1. This is a first appeal from order which has been filed by the decree-holder and arises out of the following circumstances: A mortgage-decree for sale was obtained against Madan Lal who died subsequent to the decree. In his place Onkar Das his brother and Natha Ram his nephew were brought upon the record as his legal representatives and heirs. There were first certain objections filed by Onkar Das with which we are not concerned in this appeal. On the 15th of November 1922 Natha Ram filed certain objections purporting to be made under Section 47 and also under Order XXI, Rule 58 of the C.P.C. Notice was issued to the decree-holder, but the report of the process-server was that he refused to accept notice. The Court considered the service sufficient and ordered that ex parte proceedings should be taken on the 24th of February 1923 the objector got the objections amended as being exclusively under Section 47, and on that date the Court passed an ex parte order allowing the objections.
2. On the 28th of February 1923 the decree-holder put in an application for petting aside the ex parte order, alleging that he had no notice of it, and also stating that the objection under Order XXI, Rule 58 was not maintainable. The learned Judge has dismissed this application summarily, holding that Order IX, Rule 13 of the C.P.C., does not apply to execution proceedings, that, therefore, the application is not stainable.
3. A preliminary objection is taken that no appeal lies before us. If the original objection had been one under Order XXI, Rule 58 and had been allowed, then the objection that no appeal lies could have been entertained. But we have already pointed out that Natha Ram was brought upon the record as a representative of the deceased judgment-debtor. In his objection he set up his own right to the property, and, therefore, his objection must be taken to have come under Section 47. This was clearly held in the case of Dulla v.

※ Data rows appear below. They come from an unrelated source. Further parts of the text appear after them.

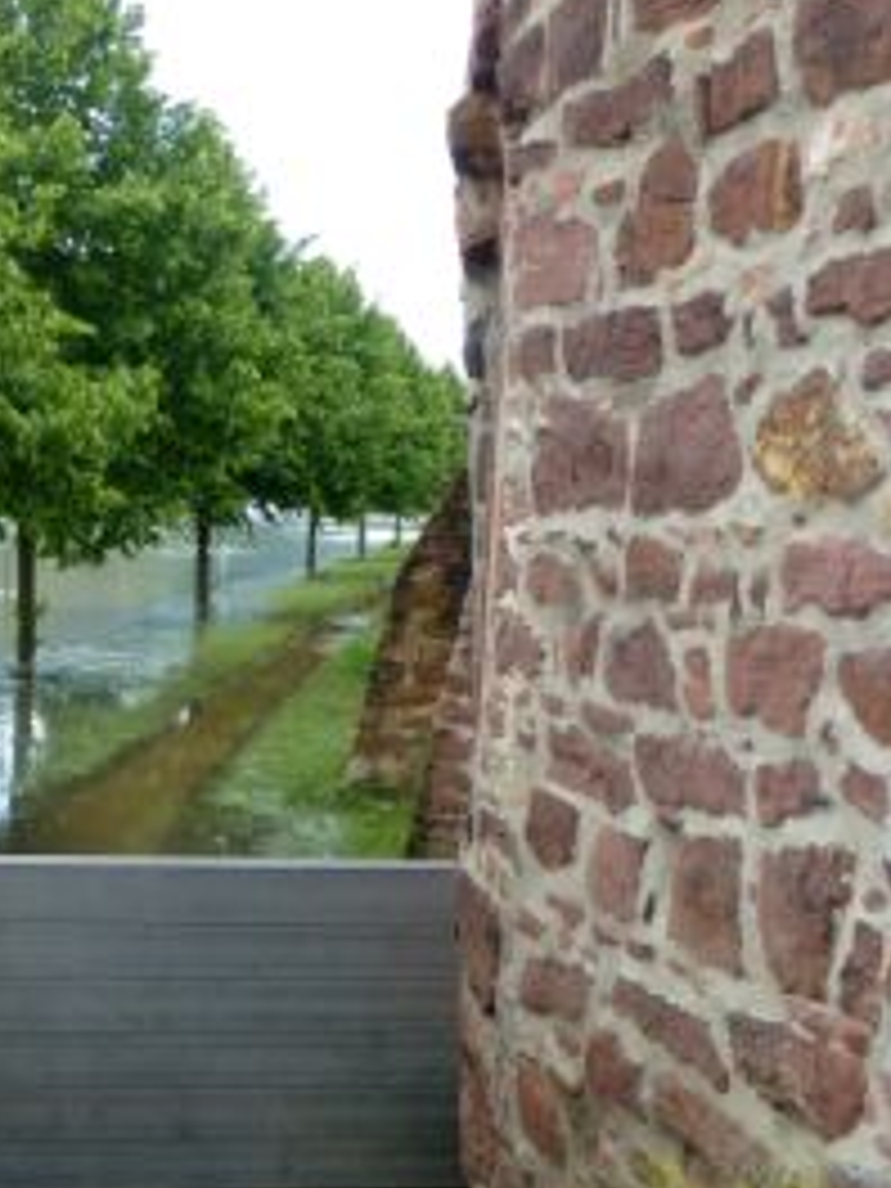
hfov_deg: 28.5
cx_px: 171
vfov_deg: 37.9
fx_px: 1716
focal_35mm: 50
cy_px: 747
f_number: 4
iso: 100
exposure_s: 1/125
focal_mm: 4.3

Shib Lal 36 Ind. Cas. 281 : 39 A. 47 : 14 A.L.J. 846 by a Bench of which one of us was a member. The objection being under Section 47, the order which was passed on the 24th of February 1923--though an ex parte one amounted to a decree. Under Section 2, Sub-clause (2) of the C.P.C., a decree includes the determination of any question within Section 47. It follows, therefore, that Order IX, Rule 13, would in terms be applicable. The learned Judge was quite wrong in holding that the application for setting aside the ex parte decree was not maintainable. Even if Order IX, Rule 13 were not expressly applicable, the Court would have an inherent jurisdiction to review an order which had been passed ex parte, provided of course sufficient cause is shown.
4. The learned Advocate for the respondent contends that a contrary view has been expressed in the case of Bharat Indu v. Asghar Ali Khan 73 Ind. Cas. 453 : 21 A.L.J. 135 : 45 A. 148 : (1913) A.I.R. (A.) 460 following the case of Hari Charan Ghose v. Manmatha Nath Sen 19 Ind. Cas. 683 : 41 C. 1 : 18 C.W.N. 343.
5. We may point out that the case before the Calcutta High Court arose out of, proceedings under Order XXI, Rules 100 and 101, which were not execution proceedings. In the case decided by this Court the application for execution had been struck off on the ground that the decree-holder had failed to prosecute it with due diligence. The facts of that case, therefore, are quite different.
6. In the present case we have already held that the order of the 24th of February 1923 amounted to a decree, and that, therefore, Order IX, Rule 13 was clearly applicable.
7. Instead of sending the case back to the Court below we have thought it convenient to dispose of the question of fact ourselves. On the one hand we have the sworn affidavit of the decree-holder that he had no notice of the date fixed. As against it there is the report and affidavit of the process-server. We find it difficult to believe that if the decree-holder was aware of the date and was actually present in the Court compound as alleged by the opposite party, he would have deliberately allowed the objection to be heard ex parte.
8. We accordingly hold that it is established that the decree-holder was ignorant of the date fixed and that he could not attend the Court on that day, and that sufficient cause has been shown for his non-appearance within the meaning of Order IX, Rule 13.
9. We accordingly allow the appeal and set aside the order of the lower Appellate Court, with the result that the ex parte decree dated the 24th of February 1923 is also set aside and the objections of Natha Ram are restored to the file, and we direct that they should be disposed of according to law. Costs in both Courts will abide the event, including in this Court fees on the higher scale.